## [Work task]
Using the data below, return every line that holds the word "pixels".

──────── Records supplied

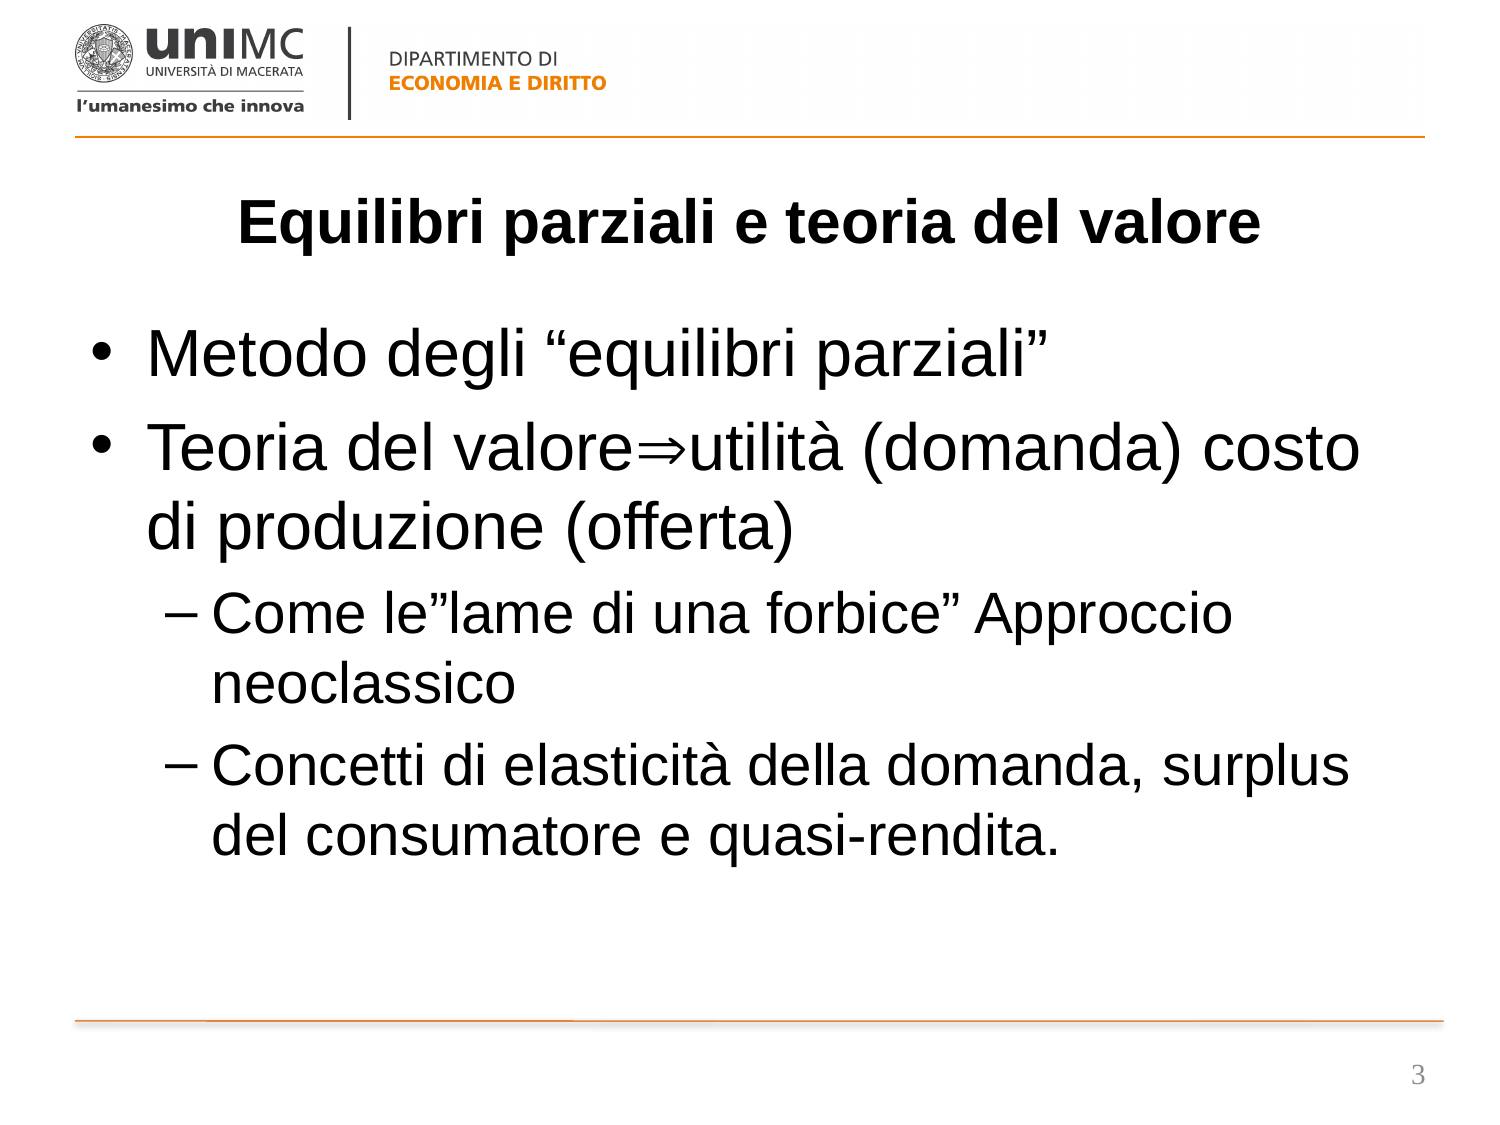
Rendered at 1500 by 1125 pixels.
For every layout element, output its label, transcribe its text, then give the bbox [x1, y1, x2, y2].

title Equilibri parziali e teoria del valore [75, 173, 1425, 265]
picture [75, 24, 1425, 138]
list Metodo degli “equilibri parziali” Teoria del valoreutilità (domanda) costo di produzione (offerta) Come le”lame di una forbice” Approccio neoclassico Concetti di elasticità della domanda, surplus del consumatore e quasi-rendita. [75, 302, 1425, 1046]
slide_number 3 [1091, 1042, 1442, 1103]
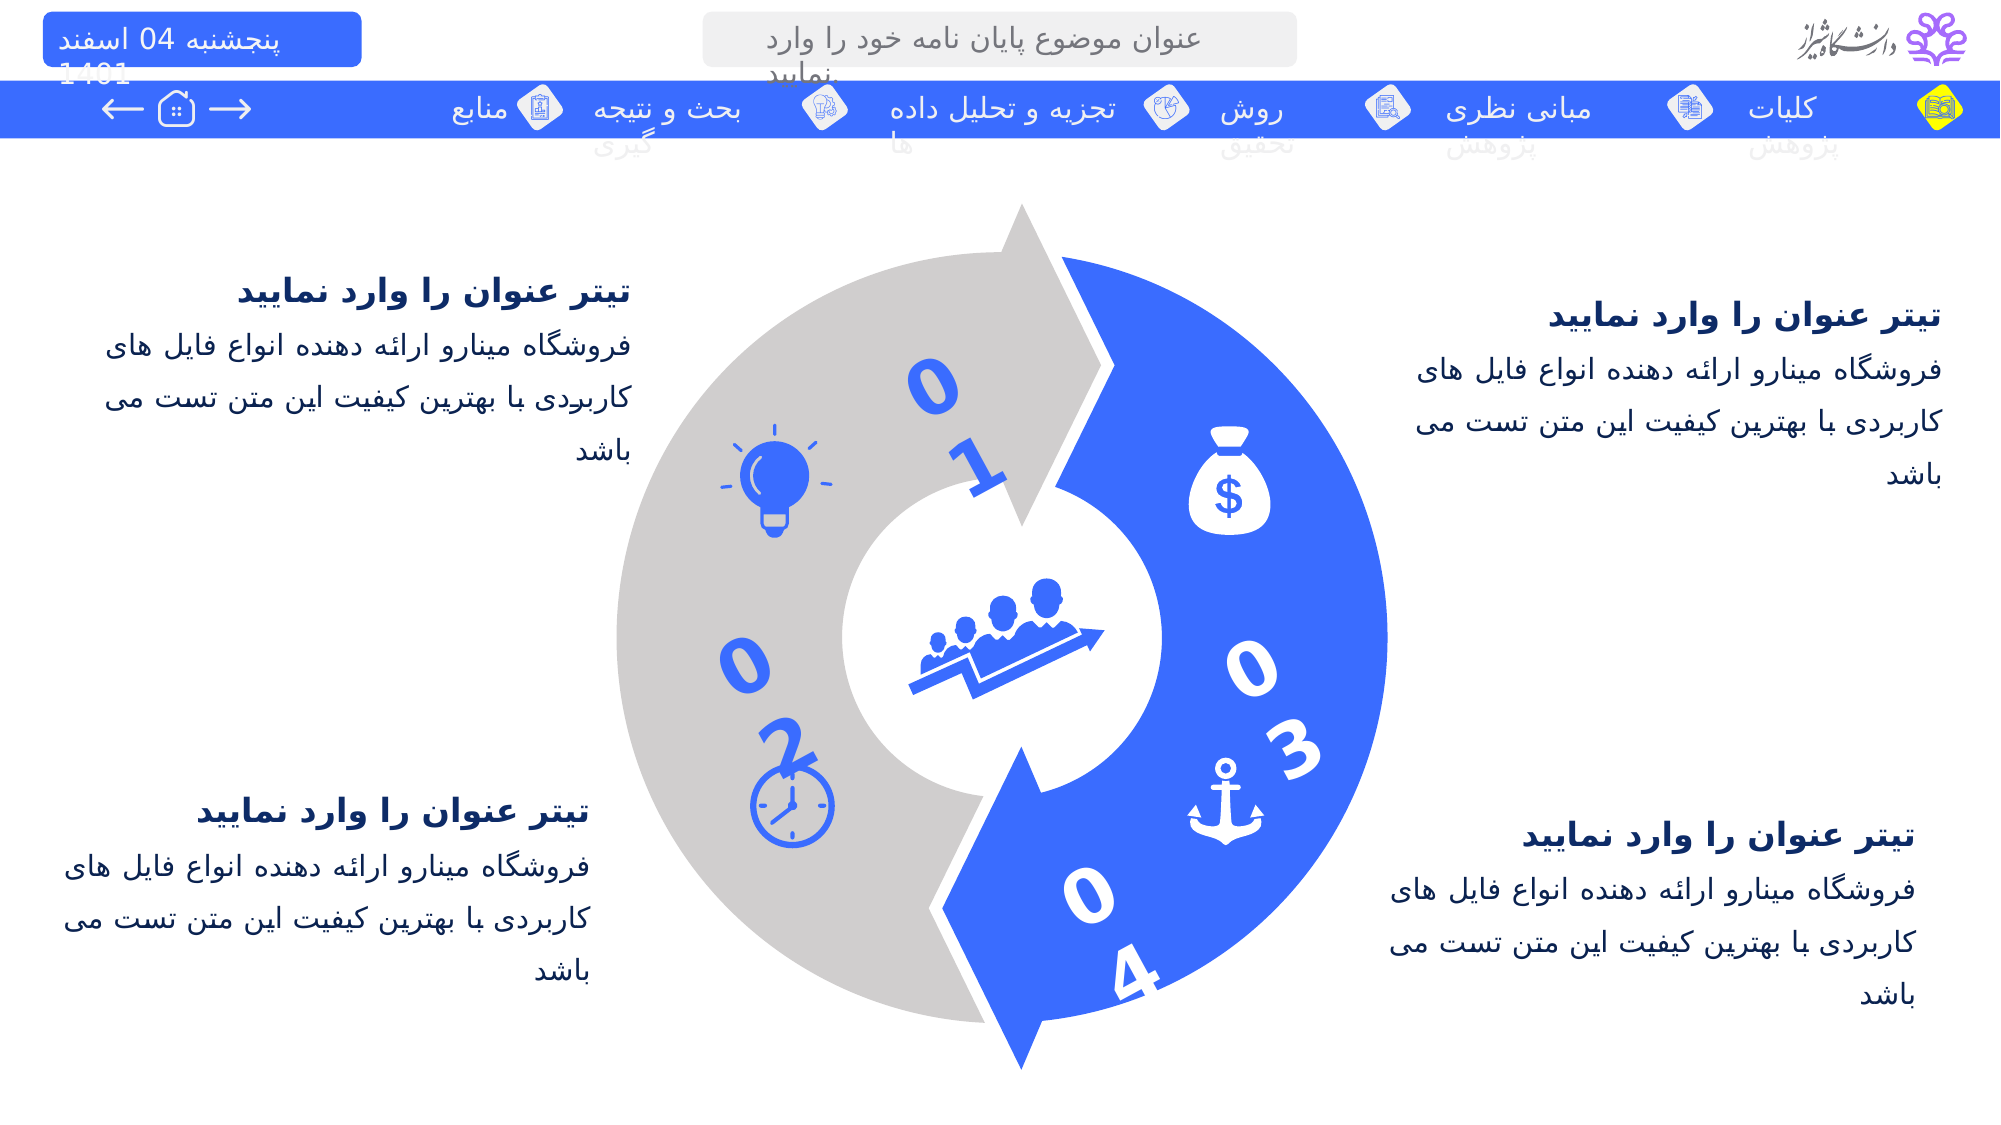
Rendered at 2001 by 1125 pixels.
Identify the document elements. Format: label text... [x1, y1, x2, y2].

text_box [1888, 42, 1897, 56]
text_box [1906, 12, 1967, 66]
picture [158, 90, 195, 127]
text_box [1942, 57, 1961, 65]
text_box [1796, 33, 1830, 60]
text_box بحث و نتیجه گیری [578, 81, 811, 167]
text_box منابع [436, 81, 534, 132]
picture [811, 93, 839, 121]
text_box [1666, 83, 1715, 132]
text_box [1812, 53, 1818, 60]
text_box 02 [666, 589, 865, 800]
picture [209, 88, 251, 130]
text_box [1822, 18, 1828, 25]
text_box تیتر عنوان را وارد نمایید فروشگاه مینارو ارائه دهنده انواع فایل های کاربردی با بهترین کیفیت این متن تست می باشد [88, 241, 647, 474]
text_box [1798, 37, 1807, 50]
text_box کلیات پژوهش [1733, 81, 1929, 167]
text_box [1856, 25, 1861, 33]
text_box پنجشنبه 04 اسفند 1401 [43, 12, 370, 98]
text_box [1188, 426, 1271, 535]
text_box [1142, 97, 1191, 132]
text_box [1854, 31, 1859, 39]
text_box [1882, 38, 1888, 56]
text_box [800, 97, 849, 132]
text_box [1807, 53, 1813, 60]
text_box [720, 423, 833, 538]
picture [102, 88, 144, 130]
text_box تیتر عنوان را وارد نمایید فروشگاه مینارو ارائه دهنده انواع فایل های کاربردی با بهترین کیفیت این متن تست می باشد [1373, 785, 1932, 1018]
text_box [1915, 94, 1925, 120]
picture [1154, 95, 1179, 120]
text_box تجزیه و تحلیل داده ها [874, 97, 1154, 167]
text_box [750, 763, 835, 849]
text_box 04 [1010, 819, 1209, 1048]
picture [1925, 93, 1955, 122]
text_box 01 [854, 310, 1053, 539]
text_box [1926, 122, 1953, 132]
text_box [1187, 757, 1265, 846]
text_box [1829, 26, 1890, 57]
text_box [1955, 95, 1965, 121]
picture [527, 94, 553, 120]
text_box [1926, 83, 1954, 93]
text_box روش تحقیق [1205, 81, 1374, 167]
text_box [1363, 83, 1413, 132]
text_box تیتر عنوان را وارد نمایید فروشگاه مینارو ارائه دهنده انواع فایل های کاربردی با بهترین کیفیت این متن تست می باشد [1399, 265, 1958, 498]
picture [1678, 95, 1702, 119]
text_box [515, 83, 565, 132]
text_box [616, 203, 1102, 1023]
text_box عنوان موضوع پایان نامه خود را وارد نمایید. [750, 12, 1250, 97]
text_box [1865, 47, 1877, 56]
text_box تیتر عنوان را وارد نمایید فروشگاه مینارو ارائه دهنده انواع فایل های کاربردی با بهترین کیفیت این متن تست می باشد [47, 762, 606, 995]
picture [1376, 95, 1400, 119]
text_box 03 [1173, 592, 1372, 821]
text_box [1819, 45, 1826, 57]
text_box [1873, 23, 1879, 30]
text_box [1912, 57, 1932, 65]
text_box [908, 578, 1105, 700]
text_box [942, 256, 1388, 1070]
text_box مبانی نظری پژوهش [1430, 81, 1679, 167]
text_box [1809, 23, 1815, 42]
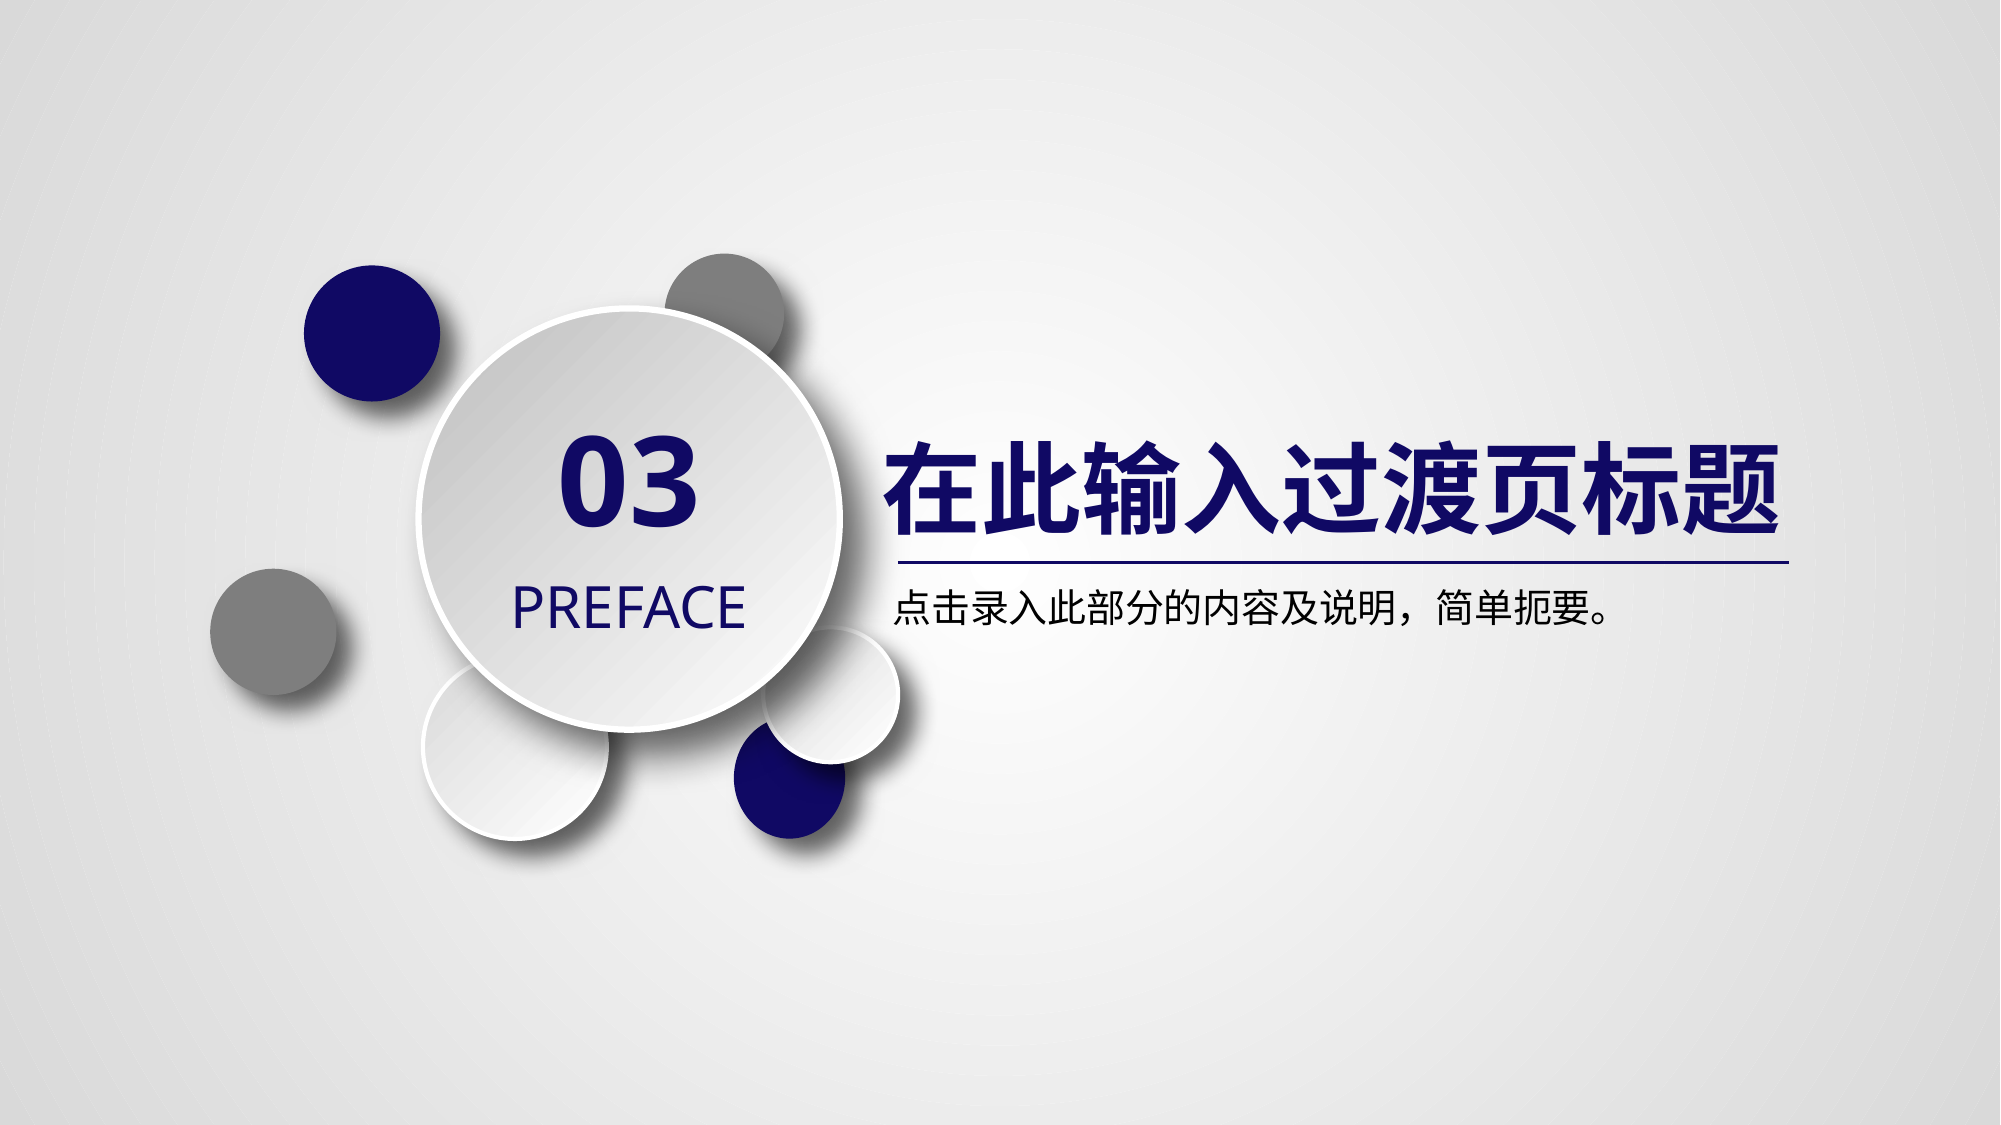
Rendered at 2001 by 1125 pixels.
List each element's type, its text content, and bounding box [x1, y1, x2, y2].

text_box 03 [542, 393, 716, 559]
text_box [421, 677, 603, 840]
text_box [783, 640, 900, 764]
text_box [461, 648, 798, 731]
text_box 在此输入过渡页标题 [866, 419, 1930, 554]
text_box 点击录入此部分的内容及说明，简单扼要。 [877, 576, 1930, 638]
text_box [664, 252, 786, 339]
text_box [732, 754, 844, 840]
text_box [302, 264, 442, 403]
text_box [417, 307, 841, 607]
text_box PREFACE [436, 562, 822, 648]
text_box [209, 567, 338, 697]
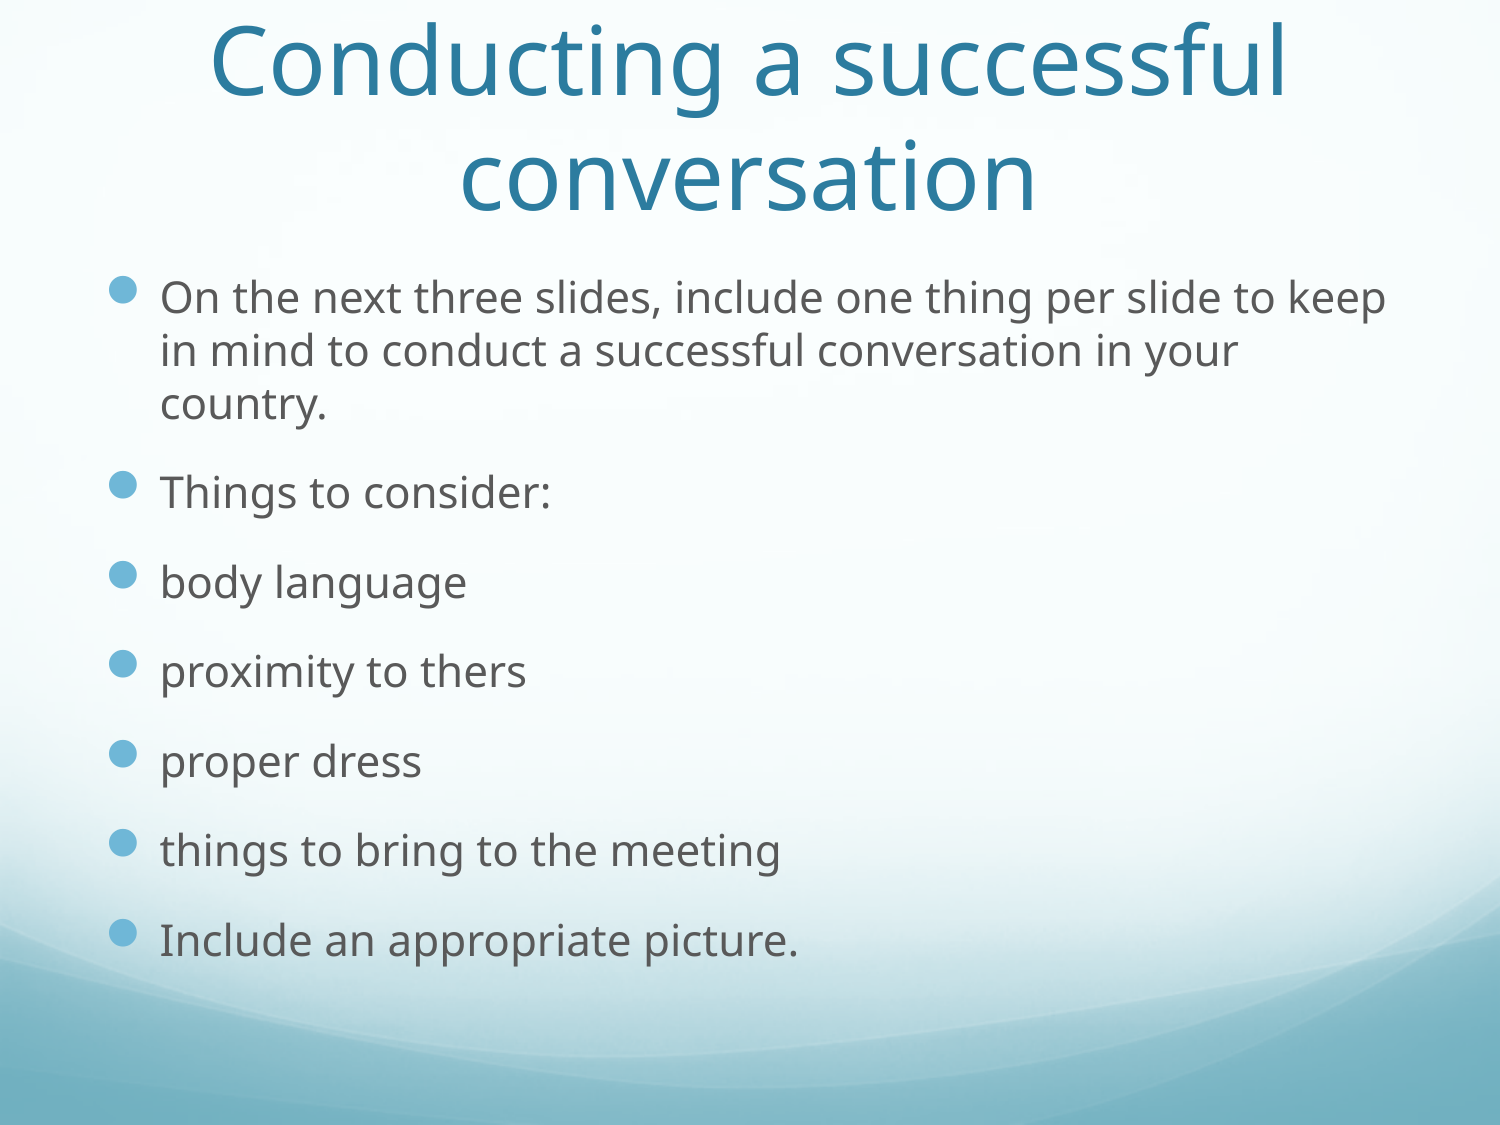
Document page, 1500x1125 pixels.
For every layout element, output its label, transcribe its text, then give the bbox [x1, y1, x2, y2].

────────────────

## [Reply to the task]
Rendered at 1500 by 1125 pixels.
Rendered at 2001 by 1125 pixels.
Rendered at 2001 by 1125 pixels.
Document page, 1500x1125 pixels.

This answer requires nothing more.